Le joueur de tennis paraguayen Adolfo Daniel Vallejo a été lourdement sanctionné par les organisateurs de Roland-Garros. Il devra payer une amende de 65 000 euros pour des propos sexistes tenus à l'encontre de l'arbitre portugaise Ana Carvalho. L'incident s'est produit lors d'un match de qualification, où Vallejo, frustré par une décision arbitrale, a insulté l'arbitre en des termes dégradants liés à son genre. Cette affaire relance le débat sur le sexisme dans le sport.
Des propos inacceptables
Selon les témoignages, Vallejo aurait déclaré à l'arbitre : « Vous n'êtes pas à votre place, une femme ne devrait pas arbitrer un match d'hommes ». Ces paroles, jugées profondément sexistes, ont été rapportées par plusieurs sources présentes sur le court.
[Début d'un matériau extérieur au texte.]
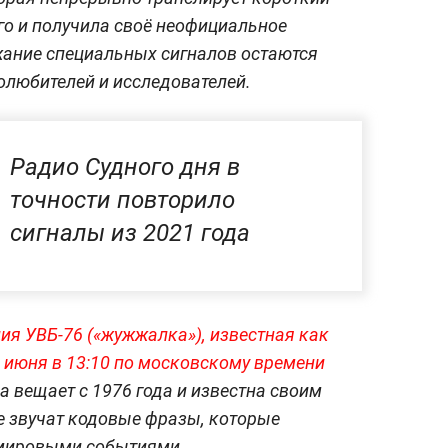
го и получила своё неофициальное
жание специальных сигналов остаются
олюбителей и исследователей.
Радио Судного дня в
точности повторило
сигналы из 2021 года
ия УВБ-76 («жужжалка»), известная как
5 июня в 13:10 по московскому времени
а вещает с 1976 года и известна своим
е звучат кодовые фразы, которые
 мировыми событиями.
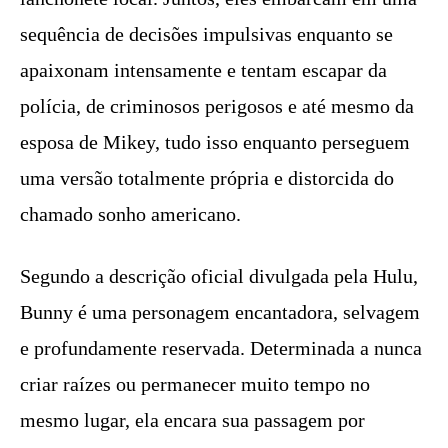
sequência de decisões impulsivas enquanto se
apaixonam intensamente e tentam escapar da
polícia, de criminosos perigosos e até mesmo da
esposa de Mikey, tudo isso enquanto perseguem
uma versão totalmente própria e distorcida do
chamado sonho americano.
Segundo a descrição oficial divulgada pela Hulu,
Bunny é uma personagem encantadora, selvagem
e profundamente reservada. Determinada a nunca
criar raízes ou permanecer muito tempo no
mesmo lugar, ela encara sua passagem por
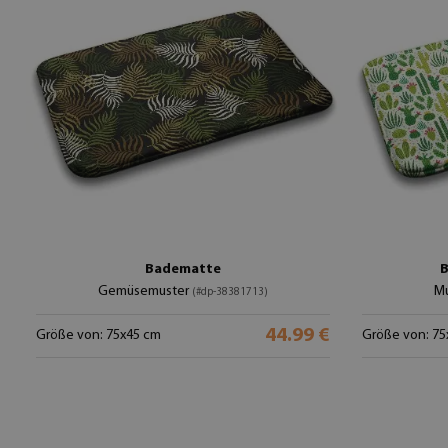
Badematte
B
Gemüsemuster
Mu
(#dp-38381713)
44.99 €
Größe von: 75x45 cm
Größe von: 75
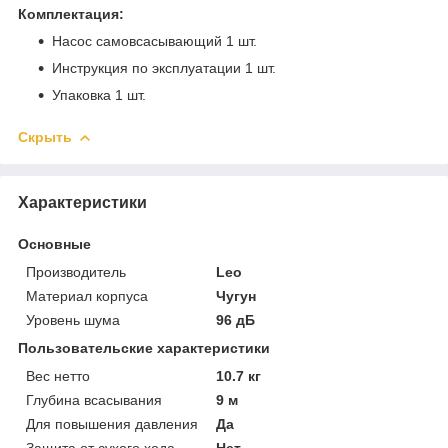
Комплектация:
Насос самовсасывающий 1 шт.
Инструкция по эксплуатации 1 шт.
Упаковка 1 шт.
Скрыть
Характеристики
Основные
Производитель
Leo
Материал корпуса
Чугун
Уровень шума
96 дБ
Пользовательские характеристики
Вес нетто
10.7 кг
Глубина всасывания
9 м
Для повышения давления
Да
Защита от сухого хода
Нет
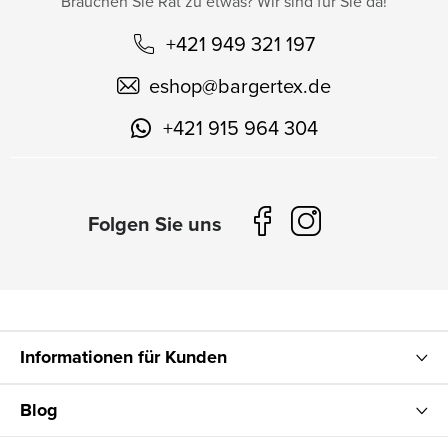
Brauchen Sie Rat zu etwas? Wir sind für Sie da!
+421 949 321 197
eshop
@
bargertex.de
+421 915 964 304
Informationen für Kunden
Blog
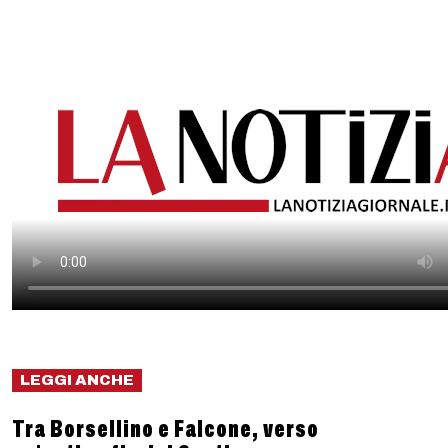
LEGGI ANCHE
Tra Borsellino e Falcone, verso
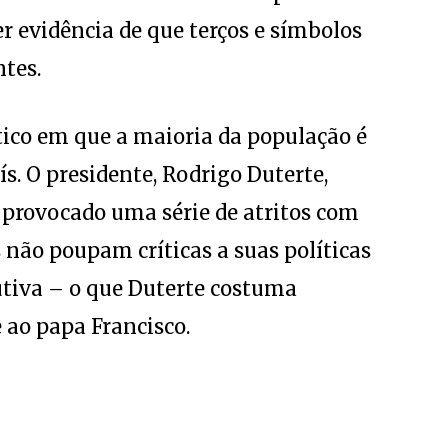
r evidência de que terços e símbolos
tes.
ático em que a maioria da população é
ís. O presidente, Rodrigo Duterte,
 provocado uma série de atritos com
ís não poupam críticas a suas políticas
utiva – o que Duterte costuma
 ao papa Francisco.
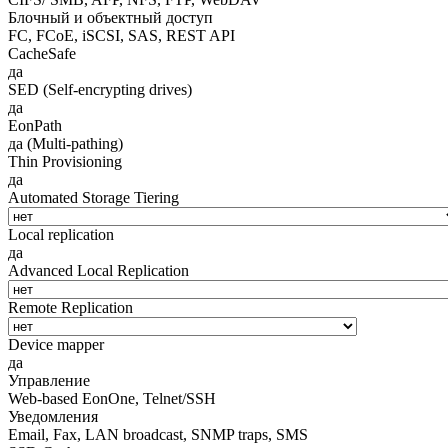
Блочный и объектный доступ
FC, FCoE, iSCSI, SAS, REST API
CacheSafe
да
SED (Self-encrypting drives)
да
EonPath
да (Multi-pathing)
Thin Provisioning
да
Automated Storage Tiering
Local replication
да
Advanced Local Replication
Remote Replication
Device mapper
да
Управление
Web-based EonOne, Telnet/SSH
Уведомления
Email, Fax, LAN broadcast, SNMP traps, SMS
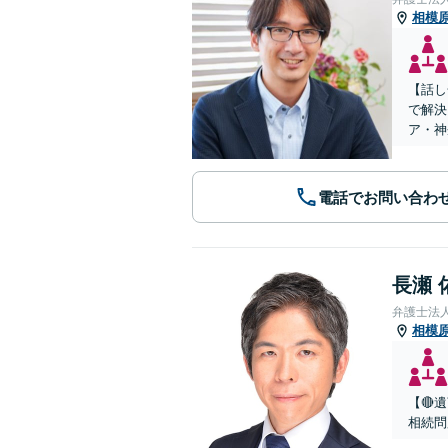
相模
【話し
で解決
ア・神
電話でお問い合わ
長瀬 
弁護士法
相模
【🔴
相続問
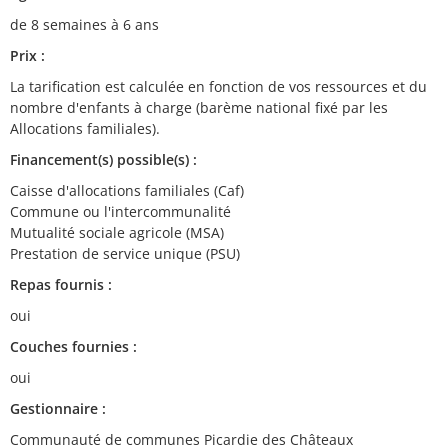
de 8 semaines à 6 ans
Prix :
La tarification est calculée en fonction de vos ressources et du
nombre d'enfants à charge (barème national fixé par les
Allocations familiales).
Financement(s) possible(s) :
Caisse d'allocations familiales (Caf)
Commune ou l'intercommunalité
Mutualité sociale agricole (MSA)
Prestation de service unique (PSU)
Repas fournis :
oui
Couches fournies :
oui
Gestionnaire :
Communauté de communes Picardie des Châteaux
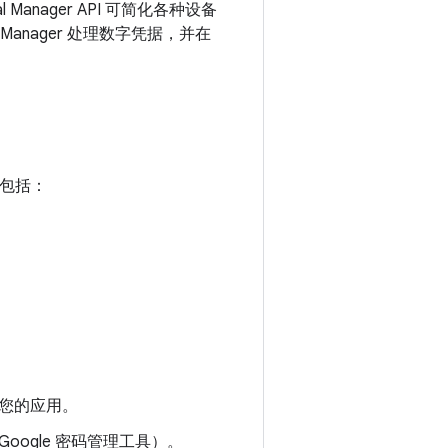
al Manager API 可简化各种设备
Manager 处理数字凭据，并在
，包括：
用您的应用。
oogle 密码管理工具）。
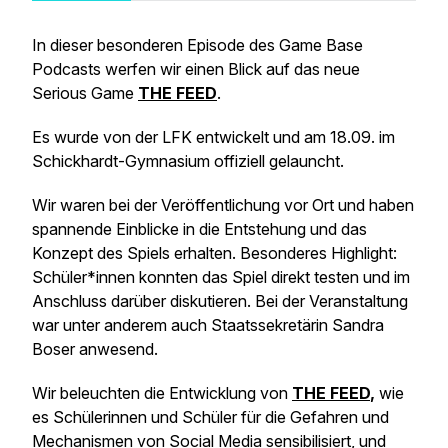
In dieser besonderen Episode des Game Base
Podcasts werfen wir einen Blick auf das neue
Serious Game
THE FEED
.
Es wurde von der LFK entwickelt und am 18.09. im
Schickhardt-Gymnasium offiziell gelauncht.
Wir waren bei der Veröffentlichung vor Ort und haben
spannende Einblicke in die Entstehung und das
Konzept des Spiels erhalten. Besonderes Highlight:
Schüler*innen konnten das Spiel direkt testen und im
Anschluss darüber diskutieren. Bei der Veranstaltung
war unter anderem auch Staatssekretärin Sandra
Boser anwesend.
Wir beleuchten die Entwicklung von
THE FEED
,
wie
es Schülerinnen und Schüler für die Gefahren und
Mechanismen von Social Media sensibilisiert, und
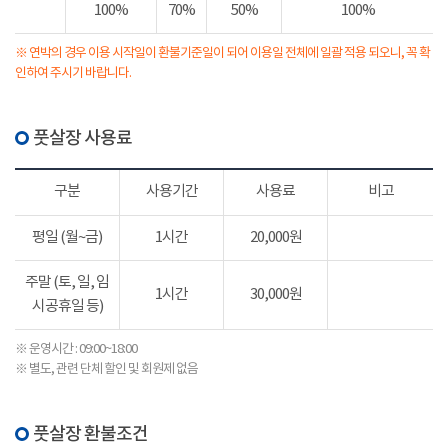
100%
70%
50%
100%
※ 연박의 경우 이용 시작일이 환불기준일이 되어 이용일 전체에 일괄 적용 되오니, 꼭 확
인하여 주시기 바랍니다.
풋살장 사용료
구분
사용기간
사용료
비고
평일 (월~금)
1시간
20,000원
주말 (토, 일, 임
1시간
30,000원
시공휴일 등)
※ 운영시간 : 09:00~18:00
※ 별도, 관련 단체 할인 및 회원제 없음
풋살장 환불조건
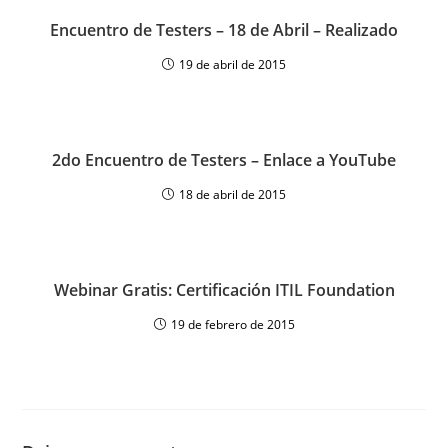
Encuentro de Testers – 18 de Abril – Realizado
19 de abril de 2015
2do Encuentro de Testers – Enlace a YouTube
18 de abril de 2015
Webinar Gratis: Certificación ITIL Foundation
19 de febrero de 2015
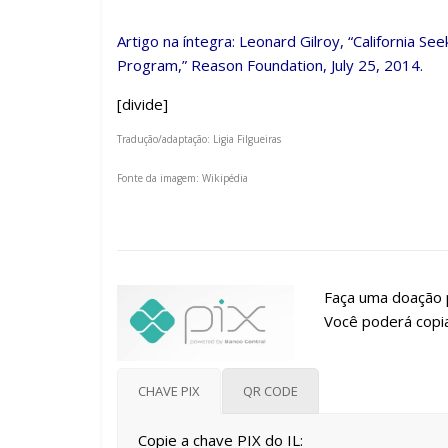
Artigo na íntegra: Leonard Gilroy, “
California See
Program
,” Reason Foundation, July 25, 2014.
[divide]
Tradução/adaptação: Ligia Filgueiras
Fonte da imagem: Wikipédia
Faça uma doação p
Você poderá copia
CHAVE PIX
QR CODE
Copie a chave PIX do IL:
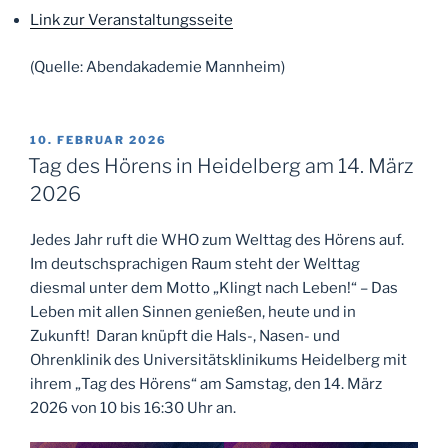
Link zur Veranstaltungsseite
(Quelle: Abendakademie Mannheim)
VERÖFFENTLICHT
10. FEBRUAR 2026
AM
Tag des Hörens in Heidelberg am 14. März
2026
Jedes Jahr ruft die WHO zum Welttag des Hörens auf.
Im deutschsprachigen Raum steht der Welttag
diesmal unter dem Motto „Klingt nach Leben!“ – Das
Leben mit allen Sinnen genießen, heute und in
Zukunft! Daran knüpft die Hals-, Nasen- und
Ohrenklinik des Universitätsklinikums Heidelberg mit
ihrem „Tag des Hörens“ am Samstag, den 14. März
2026 von 10 bis 16:30 Uhr an.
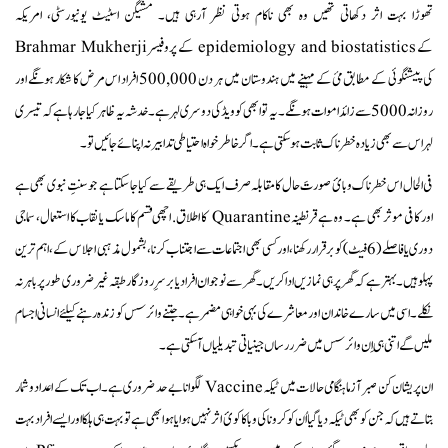
تھوڑا بہت اثر دکھاتی تھیں وہ بھی ناکام ہوتی نظر آرہی ہیں۔ مشیگن اسٹیٹ یونیورسٹی، امریکہ
کے epidemiology and biostatistics کے پروفیسر Brahmar Mukherji
کی پیشنگوئی کے مطابق مئ کے مہینے میں ہندوستان میں ہر دن 500,000 افراد اس مرض کا شکار ہونگے اور
روزانہ 5000 سے زائداموات ہونگے۔ یہ تو ابھی کو ویڈ کی دوسری لہر ہے۔ خدشہ یہ ظاہر کیا جارہا ہے کہ تیسری
لہر اس سے بھی زیادہ خطرناک ثابت ہو سکتی ہے۔ اگر خاطرخواہ احتیاطی تدابیر نہ اپنائے جائیں تو۔
فی الحال اس خطرناک وبائ صورتَ حال کا مقابلہ صرف ایک ہی طریقے سے کیا جا سکتا ہے جو سنتِ نبوی بھی ہے
اور کافی موثر بھی ہے۔ وہ ہے قرنطینہ Quarantine کا اطلاق. اچھی قسم کا ماسک یا نقاب کا استعمال، سماجی
دوری یا فاصلے (6 فیٹ)کو برقرار رکھنا، اورکسی بھی اجتماعات سے اجتناب کرنا، بشمول مذہبی اجلاس کے،اہم ترین
پہلو ہیں۔ بہتر ہے کہ گھر پر ہی نمازیں ادا کریں۔ گھر سے نوجوان افراد یا برسرِروزگار طبقہ غیر ضروری طور پر باہر نہ
نکلے۔ اسی میں سارے خاندان اور معاشرے کی بہی خواہی مضمر ہے۔ جتنے وائرسس کو زندہ رہنے کیلئے انسانی اجسام
ملیں گے اتنی ہی اِن وائرسس میں ضرر رساں جینیاتی تبدیلیاں آ سکتی ہے۔
ان پریشان کن صبر آزما ہنگامی حالات میں ٹیکہ Vaccine لگوانا بے حد ضروری ہے۔ اب تک کے اعداد و شمار
بتاتے ہیں کہ جن کو بھی ٹیکہ دیا گیا اُن کو کرونا کی وبا کا کوئ اثر نہیں ہوا یا ہوا بھی ہے تو بہت ہی ہلکا اور ایسے افراد بہت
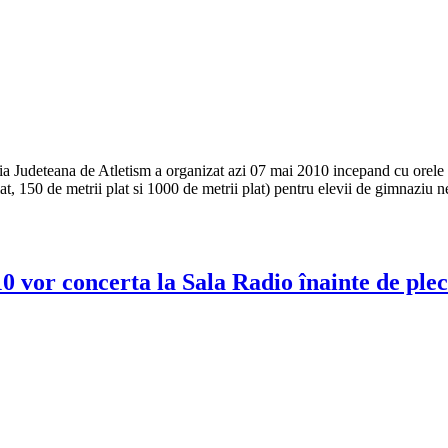
a Judeteana de Atletism a organizat azi 07 mai 2010 incepand cu orele 1
, 150 de metrii plat si 1000 de metrii plat) pentru elevii de gimnaziu neleg
 vor concerta la Sala Radio înainte de plec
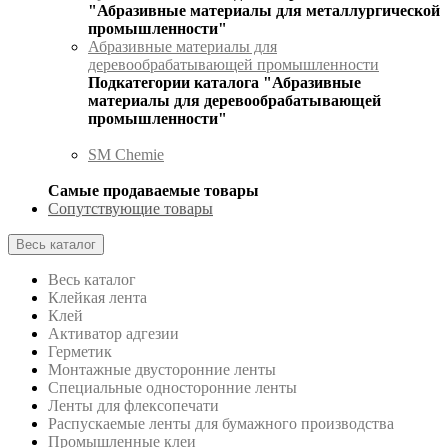
"Абразивные материалы для металлургической
промышленности"
Абразивные материалы для
деревообрабатывающей промышленности
Подкатегории каталога "Абразивные
материалы для деревообрабатывающей
промышленности"
SM Chemie
Самые продаваемые товары
Сопутствующие товары
Весь каталог
Весь каталог
Клейкая лента
Клей
Активатор адгезии
Герметик
Монтажные двусторонние ленты
Специальные односторонние ленты
Ленты для флексопечати
Распускаемые ленты для бумажного производства
Промышленные клеи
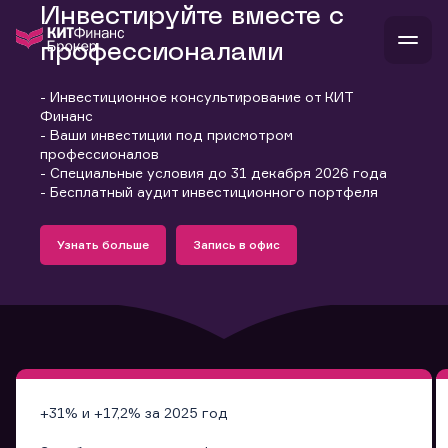
Инвестируйте вместе с
профессионалами
- Инвестиционное консультирование от КИТ
В
Финанс
Войти
Стать клиентом
- Ваши инвестиции под присмотром
Л
профессионалов
- Специальные условия до 31 декабря 2026 года
В
В
В
инвестиции
- Бесплатный аудит инвестиционного портфеля
банкам и компаниям
Подробнее
Запись в офис
о компании
Узнать больше
Запись в офис
поддержка
Узнать больше
Запись в офис
и
о 
п
тарифы
с 
н
и
г
к
т
ан
ка
н
и
п
ба
м
у
во
до
р
о
д
+31% и +17,2% за 2025 год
La Fédération française de tennis (FFT) a immédiatement réagi en ouvrant une enquête disciplinaire. L'arbitre Ana Carvalho, expérimentée, a reçu le soutien de ses pairs et des instances dirigeantes.
Une sanction exemplaire
La commission de discipline de Roland-Garros a infligé à Vallejo l'une des plus lourdes amendes jamais prononcées pour des propos sexistes dans le tennis. En plus de l'amende, le joueur pourrait faire face à une suspension de plusieurs mois. Cette décision vise à envoyer un message fort contre toute forme de discrimination dans le sport. Les organisateurs ont rappelé que le respect des arbitres et l'égalité des genres sont des valeurs fondamentales.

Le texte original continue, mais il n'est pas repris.